Memorable Moments & Quotes (w/ Timestamps)
-
PMAX analogy:
“Performance Max is like the net that's scooping up the fish by the boat... It does a good job of closing traffic that is already on your line, circling the boat.” — Joey Bidner [06:02] -
Warning about PMAX’s limitations:
“It's not all that great at traffic acquisition, at going after cold traffic, simply because it's riskier...” — Joey Bidner [08:25] -
On overcomplicating asset groups:
"Structuring asset groups by audience signals is completely useless." — Joey Bidner [15:24] -
On Google Ads Editor’s time-saving power:
"People that book me for coaching... have seen me build a new campaign from zero... in 10 minutes using Google Ads Editor." — Chris Schaeffer [25:05]
Timestamps for Key Segments
| Segment | Timestamp | |-------------------------------------------------------------------------------|------------| | Chris’s intro, show updates, and sponsor update | 00:19–04:58| | Joey on PMAX: context, theory, what it does | 04:58–07:30| | How PMAX works—nurturing vs. acquisition, the “feeder strategy” explained | 07:30–10:50| | PMAX in small accounts, budgets, campaign structure, asset groups, audience | 11:00–17:30| | Channel insights improvement, remarketing clarification, concluding analogy | 17:30–18:50| | Chris transitions, where to reach Joey | 19:59 | | Google Ads Editor “what, who, why, when” deep-dive | 19:59–28:30|
Summary for Non-Listeners
This episode equips advertisers and PPC specialists with honest, actionable insights around Performance Max campaigns in Google Ads—dispelling myths about its universality, clarifying when (and how) to use it, and signposting clear warnings about its limits.
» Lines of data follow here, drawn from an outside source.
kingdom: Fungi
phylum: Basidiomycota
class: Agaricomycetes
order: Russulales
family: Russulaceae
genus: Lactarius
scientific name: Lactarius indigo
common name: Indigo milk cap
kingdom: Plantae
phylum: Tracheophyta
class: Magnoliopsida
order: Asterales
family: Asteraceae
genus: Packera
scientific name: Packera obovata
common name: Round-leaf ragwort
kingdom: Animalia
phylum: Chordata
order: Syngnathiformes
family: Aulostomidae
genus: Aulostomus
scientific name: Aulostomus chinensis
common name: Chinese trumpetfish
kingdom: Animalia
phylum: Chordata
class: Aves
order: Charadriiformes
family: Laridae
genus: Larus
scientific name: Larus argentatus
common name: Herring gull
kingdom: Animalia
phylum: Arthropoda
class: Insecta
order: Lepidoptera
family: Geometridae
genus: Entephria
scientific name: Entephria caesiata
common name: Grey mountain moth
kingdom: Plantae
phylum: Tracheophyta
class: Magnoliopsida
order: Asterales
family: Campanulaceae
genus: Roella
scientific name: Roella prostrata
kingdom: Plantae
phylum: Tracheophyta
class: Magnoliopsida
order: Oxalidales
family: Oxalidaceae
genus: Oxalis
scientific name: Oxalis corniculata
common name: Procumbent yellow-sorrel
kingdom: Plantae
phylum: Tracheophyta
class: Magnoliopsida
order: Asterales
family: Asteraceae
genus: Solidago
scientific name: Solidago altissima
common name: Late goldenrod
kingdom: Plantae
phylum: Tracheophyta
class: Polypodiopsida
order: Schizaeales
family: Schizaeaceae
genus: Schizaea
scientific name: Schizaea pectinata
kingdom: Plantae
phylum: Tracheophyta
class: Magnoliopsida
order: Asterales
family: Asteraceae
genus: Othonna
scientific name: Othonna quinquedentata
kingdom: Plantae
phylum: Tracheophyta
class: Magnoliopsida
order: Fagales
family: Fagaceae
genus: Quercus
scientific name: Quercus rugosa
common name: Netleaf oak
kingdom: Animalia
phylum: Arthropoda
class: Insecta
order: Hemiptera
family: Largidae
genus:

Joey Bidner's analogies and field-tested advice make PMAX's strengths (nurturing, not acquiring) practical, while Chris Schaeffer’s segment on Google Ads Editor delivers immediately usable productivity tips for anyone managing accounts at scale. If you want to truly understand when PMAX will make you look good—and when it might quietly fail unless used alongside other campaigns—listen to this one.